→ ACTIVITY
Lines from the one containing "module fullAdder(cin,x,y,cout,s);" to the end of the data below are to be restated exactly, with both ends included and nothing else.

→ DATA SUPPLIED

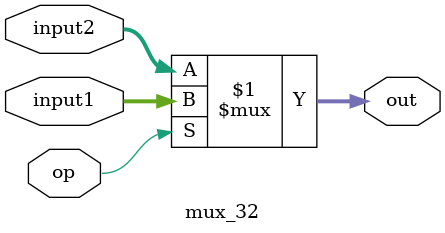
<source format=v>
module mux_32(input1, input2, op, out);

	input [31:0] input1;
	input [31:0] input2;
	input op;
	output [31:0] out;
	assign out = op ? input1 : input2;
endmodule

</source>
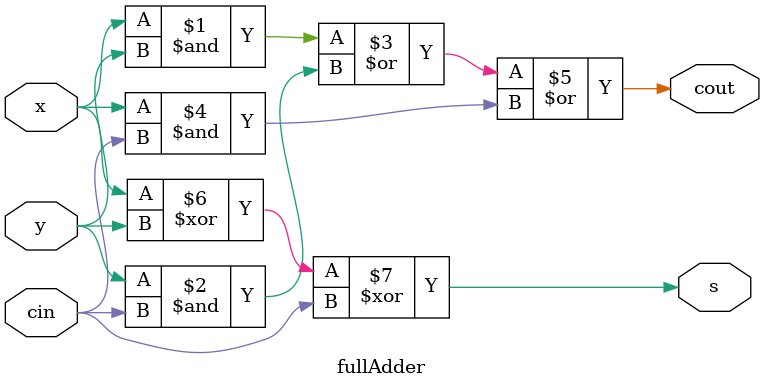
<source format=v>
module fullAdder(cin,x,y,cout,s);
input cin,x,y;
output cout,s;
assign cout = (x&y)|(y&cin)|(x&cin);
assign s = x^y^cin;
endmodule
</source>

→ EXERCISE RESULT
module fullAdder(cin,x,y,cout,s);
input cin,x,y;
output cout,s;
assign cout = (x&y)|(y&cin)|(x&cin);
assign s = x^y^cin;
endmodule
</source>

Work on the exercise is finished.